--- What to produce ---
Give the data again exactly as written, skipping any pictures.

--- Collected material ---
┏━━

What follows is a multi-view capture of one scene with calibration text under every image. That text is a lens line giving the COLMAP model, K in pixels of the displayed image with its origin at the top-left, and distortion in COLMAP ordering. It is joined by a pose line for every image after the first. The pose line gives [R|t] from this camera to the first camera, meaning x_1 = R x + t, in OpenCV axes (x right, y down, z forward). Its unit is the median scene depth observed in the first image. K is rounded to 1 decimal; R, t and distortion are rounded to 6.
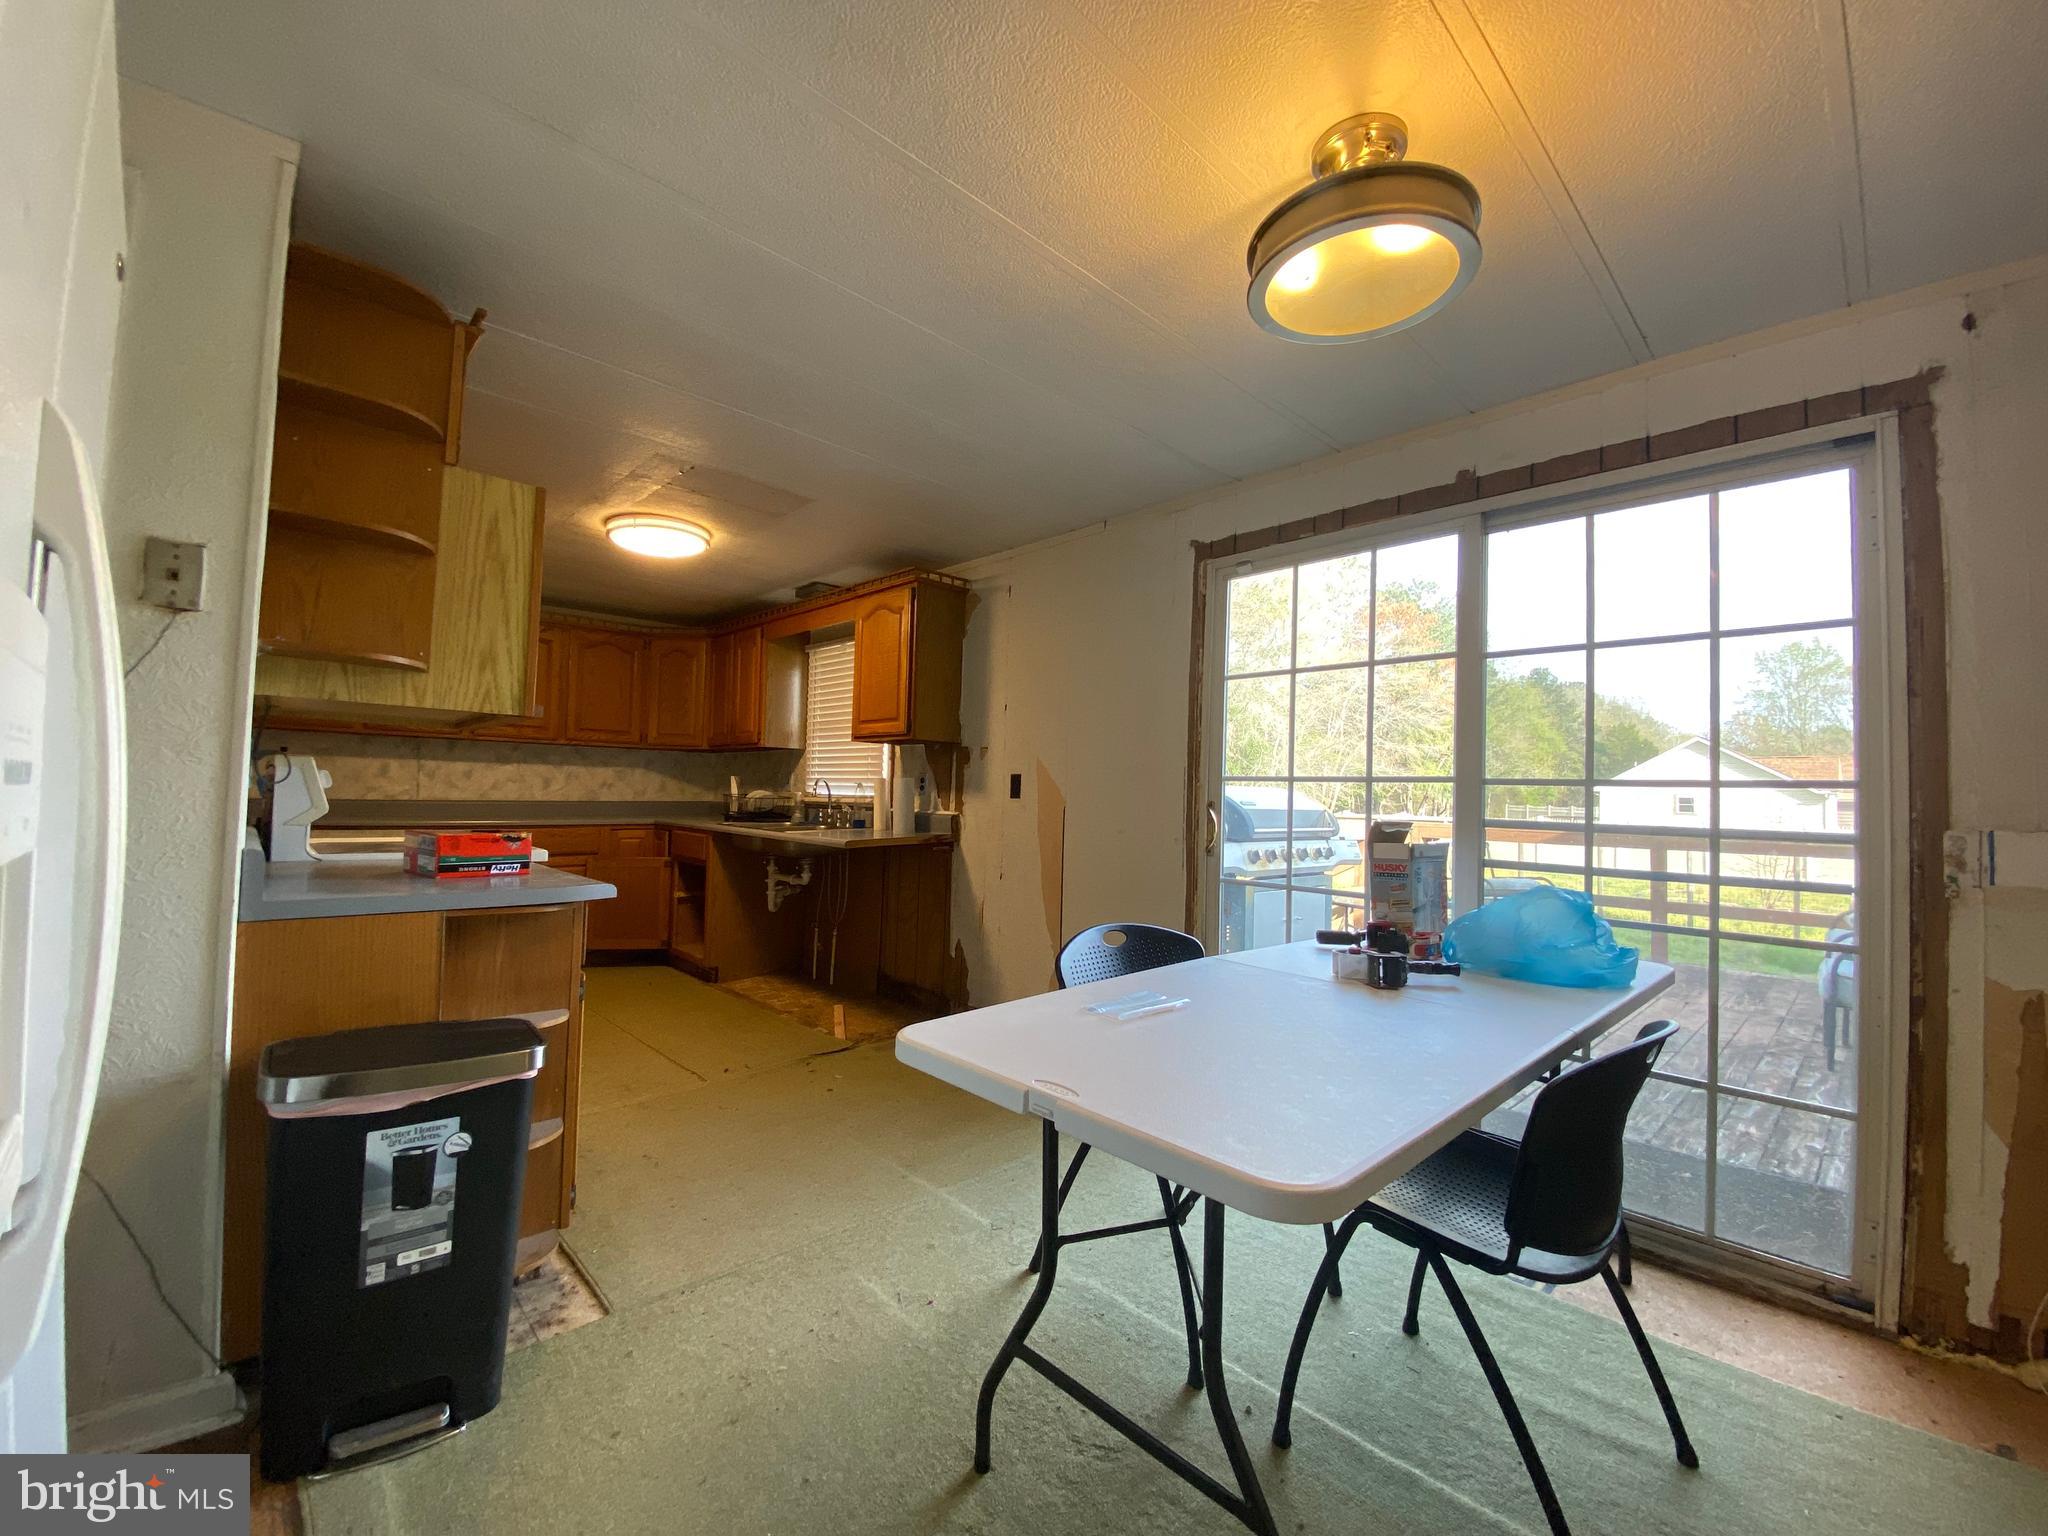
lens RADIAL K [[820.2, 0, 1031.6], [0, 820.2, 768.0], [0, 0, 1]] dist [0.011106, -0.015191]
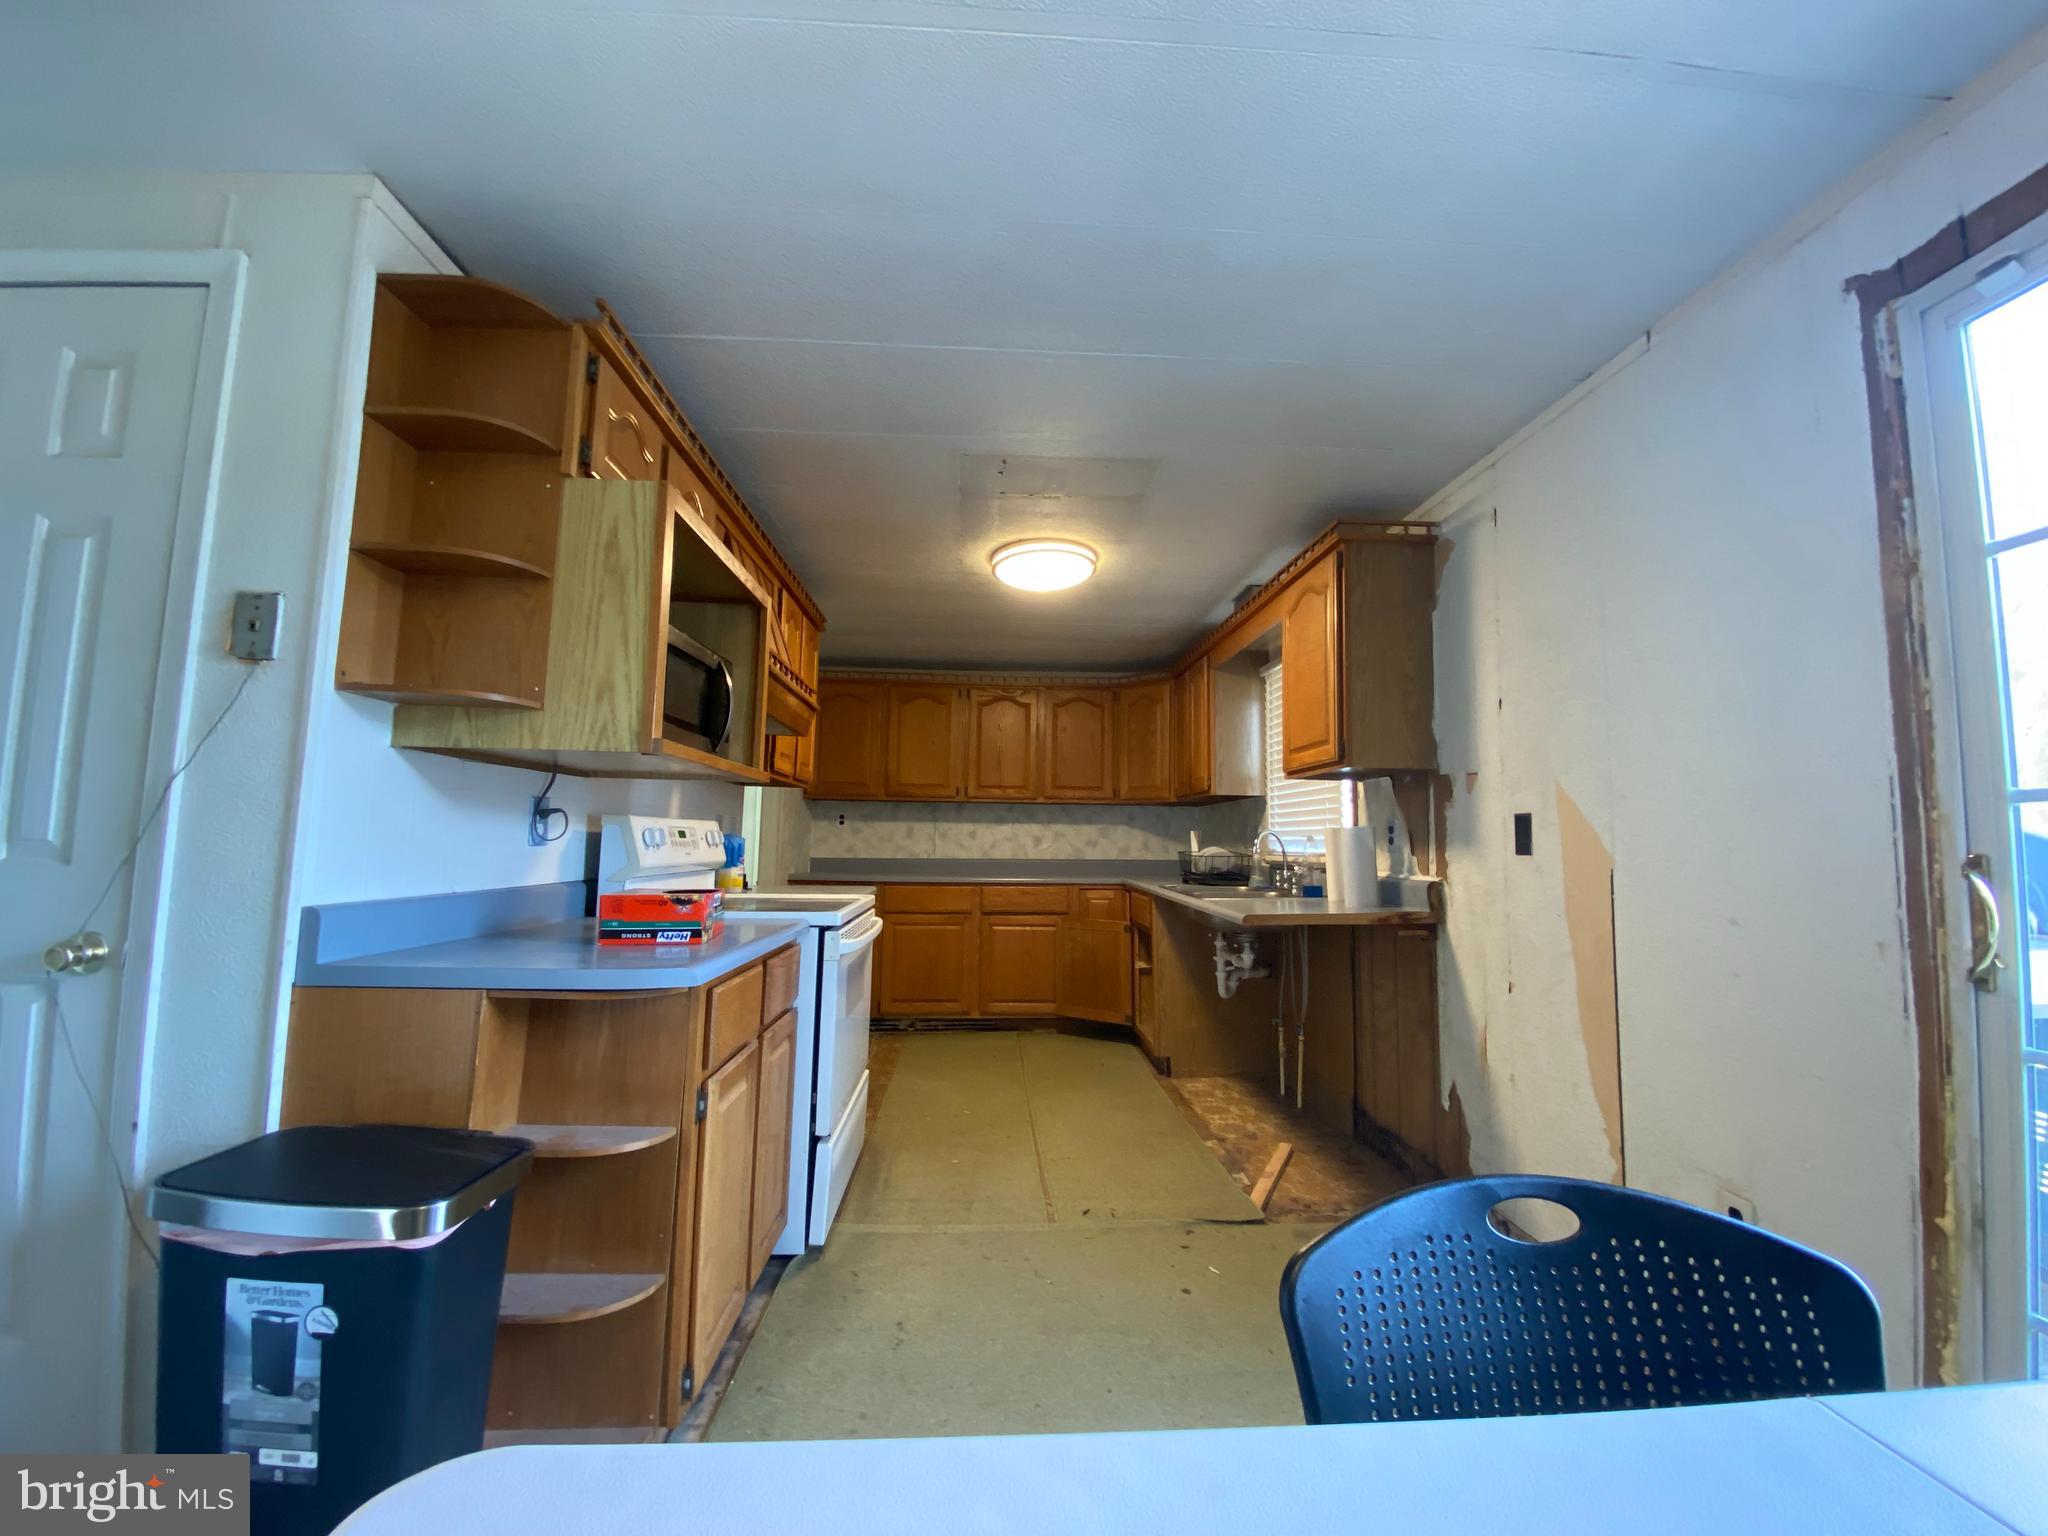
lens RADIAL K [[820.2, 0, 1031.6], [0, 820.2, 768.0], [0, 0, 1]] dist [0.011106, -0.015191]
pose [[0.746652, -0.073019, -0.661195, 0.106065], [0.024024, 0.996269, -0.082894, 0.014453], [0.664781, 0.046008, 0.745620, 0.311148]]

┗━━

--- Task result ---
What follows is a multi-view capture of one scene with calibration text under every image. That text is a lens line giving the COLMAP model, K in pixels of the displayed image with its origin at the top-left, and distortion in COLMAP ordering. It is joined by a pose line for every image after the first. The pose line gives [R|t] from this camera to the first camera, meaning x_1 = R x + t, in OpenCV axes (x right, y down, z forward). Its unit is the median scene depth observed in the first image. K is rounded to 1 decimal; R, t and distortion are rounded to 6.
lens RADIAL K [[820.2, 0, 1031.6], [0, 820.2, 768.0], [0, 0, 1]] dist [0.011106, -0.015191]
lens RADIAL K [[820.2, 0, 1031.6], [0, 820.2, 768.0], [0, 0, 1]] dist [0.011106, -0.015191]
pose [[0.746652, -0.073019, -0.661195, 0.106065], [0.024024, 0.996269, -0.082894, 0.014453], [0.664781, 0.046008, 0.745620, 0.311148]]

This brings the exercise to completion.